Porque é que, na sua opinião, não se investe nem dinheiro nem tempo no suicídio?
O suicídio está carregado de estigma e ainda se promove a ideia de que encerra um mistério ou uma questão filosófica. Às vezes até parece que é normal, ou um direito humano ou de cidadania, podermos querer matar-nos. Não é verdade. É um mito. É quase sempre um sinal grosseiro de disfunção, tal como qualquer homicídio é. Que Camus me perdoe, mas o suicídio é tão somente uma questão de saúde, impactada por fenómenos socioculturais é certo, tal como todas as outras questões de saúde.
É possível identificar tendências na evolução do número de suicídios em Portugal?

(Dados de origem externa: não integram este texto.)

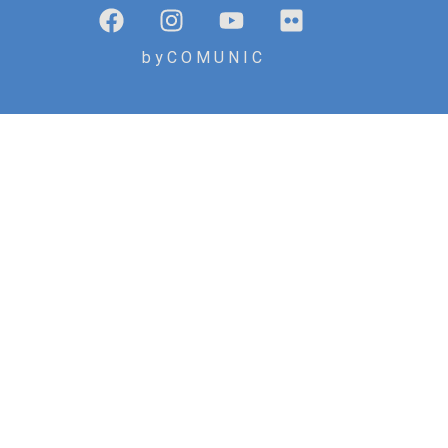
b y C O M U N I C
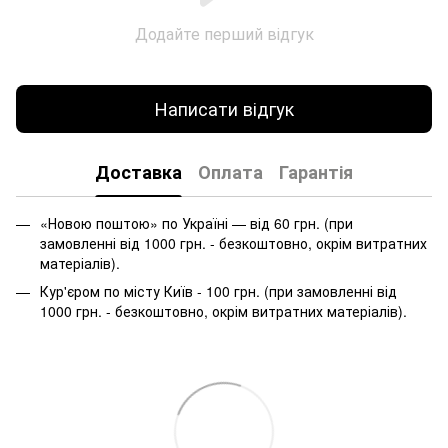
Додайте перший відгук
Написати відгук
Доставка
Оплата
Гарантія
«Новою поштою» по Україні — від 60 грн. (при
замовленні від 1000 грн. - безкоштовно, окрім витратних
матеріалів).
Кур'єром по місту Київ - 100 грн. (при замовленні від
1000 грн. - безкоштовно, окрім витратних матеріалів).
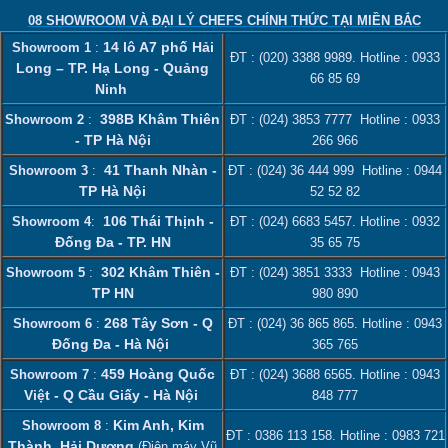
08 SHOWROOM VÀ ĐẠI LÝ CHEFS CHÍNH THỨC TẠI MIỀN BẮC
14 lô A7 phố Hải
Showroom 1
:
ĐT :
(020) 3388 9989
. Hotline :
0933
Long – TP. Hạ Long - Quảng
66 85 69
Ninh
398B Khâm Thiên
Showroom 2
:
ĐT :
(024) 3853 7777
Hotline :
0933
- TP Hà Nội
266 966
41 Thanh Nhàn -
Showroom 3
:
ĐT :
(024) 36 444 999
Hotline :
0944
TP Hà Nội
52 52 82
106 Thái Thịnh -
Showroom 4
:
ĐT :
(024) 6683 5457
. Hotline :
0932
Đống Đa - TP. HN
35 65 75
302 Khâm Thiên -
Showroom 5
:
ĐT :
(024) 3851 3333
Hotline :
0943
TP HN
980 890
268 Tây Sơn - Q
Showroom 6
:
ĐT :
(024) 36 865 865
. Hotline :
0943
Đống Đa - Hà Nội
365 765
459 Hoàng Quốc
Showroom 7
:
ĐT :
(024) 3688 6565
. Hotline :
0943
Việt - Q Cầu Giấy - Hà Nội
848 777
Kim Anh, Kim
Showroom 8
:
ĐT :
0386 113 158‬
. Hotline :
0983 721
Thành, Hải Dương
(Điện máy Vũ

Houve um decréscimo significativo médio entre 1932 e 1999. Entre 1992 e 1999 esse decréscimo é exagerado, por causa da tal ocultação. Foi nessa altura que se alterou a forma de registar toda a mortalidade, tendo sido introduzida a classificação de mortalidade indeterminada. Nessa década, chegou a haver seis mortes indeterminadas para um suicídio. Em termos gerais, a tendência é decrescente, mas a um ritmo mais lento do que a diminuição da mortalidade em geral. O suicídio tem, além disso, aumentado mais acima dos 55 anos e decrescido nos mais jovens, mas ambas as tendências são ténues.
Com a pandemia espera um aumento do número de suicídios?
Em 1918, durante a gripe espanhola, não se observou um aumento do suicídio em Portugal. Durante a crise pandémica de 1957, houve um ligeiro aumento, mas provavelmente inexpressivo. E durante a crise global financeira, entre 2012 e 2014, houve um aumento nos homens com idades entre os 50 e os 60 anos, mas pouco significativo, entre 2% a 3%. De facto, qualquer crise tem o potencial de aumentar o risco de suicídio. Todavia, as crises que se assemelham a ‘estados de guerra’ aumentam a coesividade e o capital social, bem como a resiliência dos indivíduos. Todos nos tornamos mais solidários.